[START TEXT SEGMENT]
Scraping Congressional Financial Disclosure
In a perfect world, it would be easy to where our congresspeople put their money. That way it would be easy to see whether an elected official was charged with regulating an industry where their own bank account could be affected.
But we do not live in a perfect world! Representatives and senators, as well as anyone running for these offices, submit annual Financial Disclosure Forms, as well as supplimentary disclosures for large trades and a few other events. And while the forms are publicly available, the data is tied up in unindexed PDF’s (for the House) and unindexed HTML (for the Senate). The format of these forms changed from year to year, and many of the forms were filled out by hand. (In 2019!)
Sludge is a non-partisan site dedicated to investigating money in politics. They wanted the Financial Disclosure information, but they didn’t want to take the time to go over every form manually. So they asked me to scrape, clean, and parse the forms into something manageable. BeautifulSoup, Selenium, PDFPlumber and PDFQuery made it possible.
[END TEXT SEGMENT]
[START DATA EXCERPT]
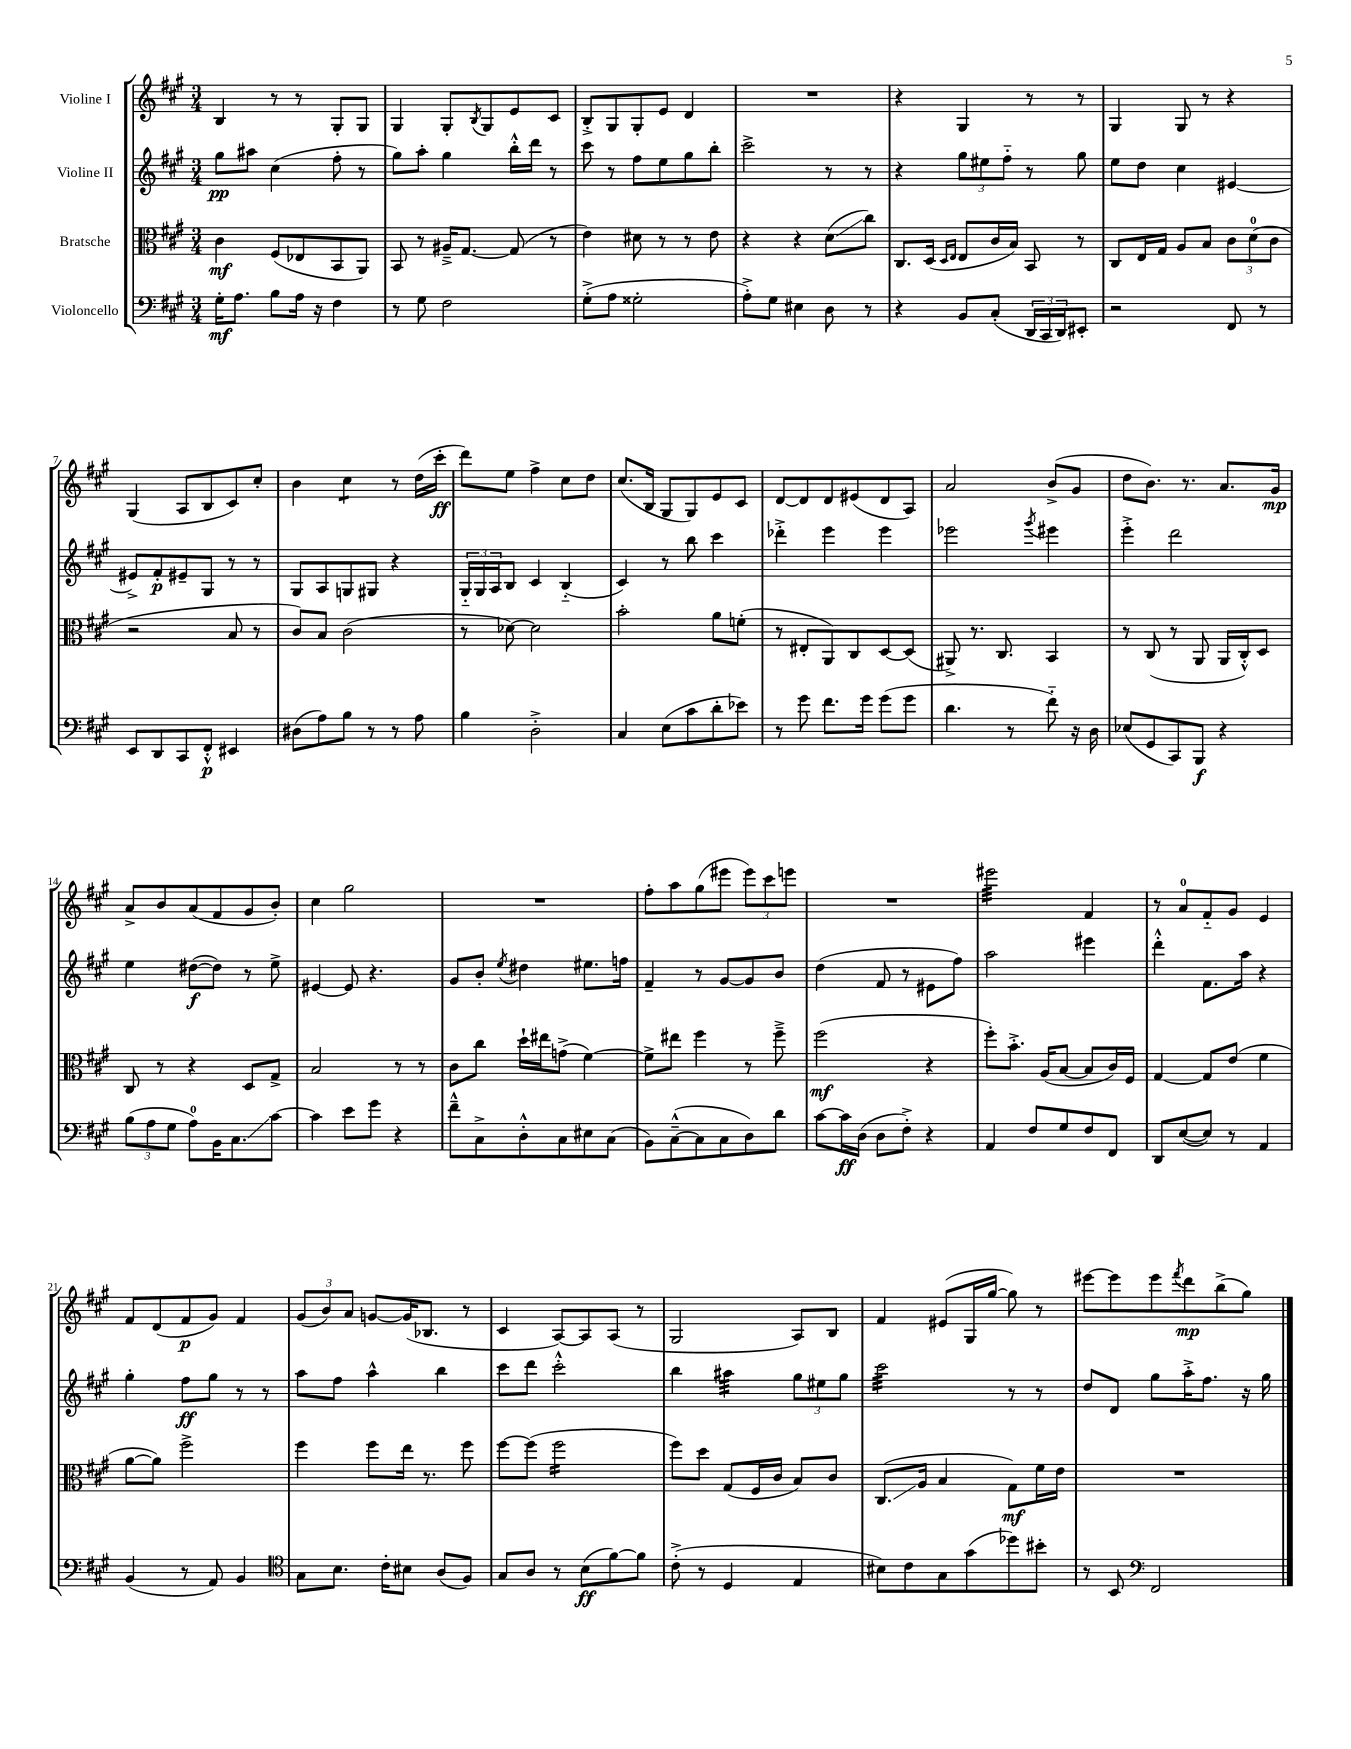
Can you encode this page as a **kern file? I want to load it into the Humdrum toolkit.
[END DATA EXCERPT]
* _TASK_
From the text on scraping congressional financial disclosure above, list every software tool that it names as making the work possible.

* _ANSWER TO THIS EXERCISE_
BeautifulSoup, Selenium, PDFPlumber, PDFQuery